**The problem**
When you reach the line containing "Hva er forskjellen mellom" in the entries below, start writing out each line exactly, and stop after the line containing "har skapt ikoniske logoer og".

Top of Dataset records

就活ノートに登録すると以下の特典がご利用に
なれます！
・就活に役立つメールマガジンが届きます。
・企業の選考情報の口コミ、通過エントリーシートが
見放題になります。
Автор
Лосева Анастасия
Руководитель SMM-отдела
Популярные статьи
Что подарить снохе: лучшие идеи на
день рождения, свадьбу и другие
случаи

Bottom of Dataset records
Top of Dataset records

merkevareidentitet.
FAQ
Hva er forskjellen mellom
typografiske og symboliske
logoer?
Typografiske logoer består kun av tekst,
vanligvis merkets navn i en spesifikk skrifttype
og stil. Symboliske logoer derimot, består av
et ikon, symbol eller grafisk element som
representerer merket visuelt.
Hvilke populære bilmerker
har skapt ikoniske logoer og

Bottom of Dataset records

**Final answer**
Hva er forskjellen mellom
typografiske og symboliske
logoer?
Typografiske logoer består kun av tekst,
vanligvis merkets navn i en spesifikk skrifttype
og stil. Symboliske logoer derimot, består av
et ikon, symbol eller grafisk element som
representerer merket visuelt.
Hvilke populære bilmerker
har skapt ikoniske logoer og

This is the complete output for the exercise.